Strażnicy graniczni z Kalisza patrolowali autostradę A2 w Wielkopolsce. Postanowili skontrolować auto osobowe jadące w kierunku Poznania. - Kierowca pojazdu nie zareagował na wydawane mu polecenia przez funkcjonariuszy, nie zatrzymał się do kontroli, przyspieszył i zaczął uciekać - wyjaśnia mjr SG Joanna Konieczniak, rzeczniczka Komendanta Nadodrzańskiego Oddziału Straży Granicznej.
Pościg trwał krótko, strażnikom udało się zatrzymać uciekający samochód. Wyskoczyło z niego 5 obcokrajowców, którzy zaczęli uciekać wzdłuż autostrady. Schowali się ostatecznie w przyautostradowym rowie. - Okazało się, że kierowcą, który podjął ucieczkę był 30-letni obywatel Turkmenistanu. Autem przewoził 5 cudzoziemców podających się za obywateli Afganistanu. Sześcioosobowa grupa została przewieziona do pomieszczeń służbowych Straży Granicznej. Tam podczas przesłuchania funkcjonariusze ustalili, że 5 cudzoziemców podających się za Afgańczyków używając podstępu i we współdziałaniu z innymi osobami przekroczyło niezgodnie z prawem granicę zewnętrzną Unii Europejskiej. Za popełnienie tego przestępstwa każdy z nich ukarany został karą grzywny w wysokości 2 tysięcy złotych - dodaje.

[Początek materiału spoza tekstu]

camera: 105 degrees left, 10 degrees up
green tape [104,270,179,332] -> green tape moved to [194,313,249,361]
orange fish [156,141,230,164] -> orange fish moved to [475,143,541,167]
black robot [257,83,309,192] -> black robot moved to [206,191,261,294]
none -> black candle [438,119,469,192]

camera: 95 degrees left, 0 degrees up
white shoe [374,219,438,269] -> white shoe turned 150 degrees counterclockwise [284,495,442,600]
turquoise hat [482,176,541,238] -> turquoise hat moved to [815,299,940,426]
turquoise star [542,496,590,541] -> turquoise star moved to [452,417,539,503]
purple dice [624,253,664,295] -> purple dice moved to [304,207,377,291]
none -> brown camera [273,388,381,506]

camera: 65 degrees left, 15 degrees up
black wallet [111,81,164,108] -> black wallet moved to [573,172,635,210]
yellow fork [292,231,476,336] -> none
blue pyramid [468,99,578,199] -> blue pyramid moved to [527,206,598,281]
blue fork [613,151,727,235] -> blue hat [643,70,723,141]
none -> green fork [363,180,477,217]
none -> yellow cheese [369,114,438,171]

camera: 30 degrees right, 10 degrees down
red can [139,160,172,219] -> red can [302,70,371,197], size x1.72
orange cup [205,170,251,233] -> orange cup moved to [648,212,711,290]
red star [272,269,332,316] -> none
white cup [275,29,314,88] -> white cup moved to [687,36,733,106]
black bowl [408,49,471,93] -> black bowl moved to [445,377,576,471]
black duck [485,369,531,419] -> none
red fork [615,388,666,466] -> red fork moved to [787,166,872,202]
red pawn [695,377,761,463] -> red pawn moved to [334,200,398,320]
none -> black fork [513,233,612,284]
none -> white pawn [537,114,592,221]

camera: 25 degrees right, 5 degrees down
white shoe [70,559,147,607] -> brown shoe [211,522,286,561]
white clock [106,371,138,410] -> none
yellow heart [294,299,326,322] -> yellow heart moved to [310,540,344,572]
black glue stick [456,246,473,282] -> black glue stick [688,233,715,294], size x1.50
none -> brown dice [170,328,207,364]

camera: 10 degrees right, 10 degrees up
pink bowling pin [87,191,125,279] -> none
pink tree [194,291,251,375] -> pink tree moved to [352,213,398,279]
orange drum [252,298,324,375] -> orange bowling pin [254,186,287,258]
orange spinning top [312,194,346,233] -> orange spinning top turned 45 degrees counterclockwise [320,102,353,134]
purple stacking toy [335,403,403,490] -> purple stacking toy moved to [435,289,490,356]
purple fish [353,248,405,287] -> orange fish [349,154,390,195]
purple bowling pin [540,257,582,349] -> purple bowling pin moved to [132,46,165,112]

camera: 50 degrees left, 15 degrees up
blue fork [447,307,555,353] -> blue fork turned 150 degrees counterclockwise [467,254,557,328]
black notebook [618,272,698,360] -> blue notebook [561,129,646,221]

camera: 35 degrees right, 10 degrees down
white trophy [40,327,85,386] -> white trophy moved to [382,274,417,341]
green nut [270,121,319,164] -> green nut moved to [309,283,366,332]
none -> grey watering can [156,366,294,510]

Obywatel Turkmenistanu przyznał się natomiast, że umożliwił im pobyt w Polsce za pieniądze. Poddał się karze grzywny w wysokości 3500 złotych. - Funkcjonariusze SG wszczęli także wobec obywatela Turkmenistanu oraz pozostałych cudzoziemców postępowania mające na celu zobowiązanie ich do wyjazdu z Polski oraz z pozostałych krajów strefy Schengen. Skierowano także wnioski do sądu o umieszczenie cudzoziemców w strzeżonym ośrodku.